The no hair theorem is proven in classical gravity, in asymptotically flat 4 dimensional spacetimes, and with particular matter content. When looking at more general circumstances, we are starting to see that variations of the original assumptions give the black hole more hair. For example, for asymptotically AdS one can have scalar hair (a fact which is used to build holographic superconductors). For five dimensional spaces black holes (and black rings) can have dipole moments of gauge charges. Maybe there are more surprises.

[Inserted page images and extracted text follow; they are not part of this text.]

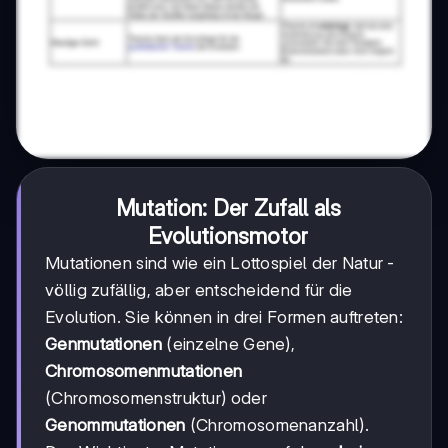
Mutation: Der Zufall als
Evolutionsmotor
Mutationen sind wie ein Lottospiel der Natur -
völlig zufällig, aber entscheidend für die
Evolution. Sie können in drei Formen auftreten:
Genmutationen
(einzelne Gene),
Chromosomenmutationen
(Chromosomenstruktur) oder
Genommutationen
(Chromosomenanzahl).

But, the basic intuition behind the no hair theorem is still valid. The basic fact used in all these constructions is that when the object falls into a black hole, it can imprint its existence on the black hole exterior only if it associated with a long ranged field. So for example an electron will change the charge of the black hole which means that black hole will have a Coulomb field. You'd be able to measure the total charge by an appropriate Gauss surface. Note that gravity has no conserved local currents (see this discussion), the only thing you'd be able to measure is the total charge.
As for baryon number, it is not associated with long ranged force, when it falls into black hole there is nothing to remember that fact, and the baryon number is not conserved. This is just one of the reasons there is a general belief that global charges (those quantities which are not accompanied by long ranged forces) are not really conserved. For the Baryon number we know that for a fact: our world has more baryons than anti baryons, so the observed baryon number symmetry must only be approximate. It must have been violated in the early universe when all baryons were generated (look for a related discussion here), a process which is referred to as baryogenesis.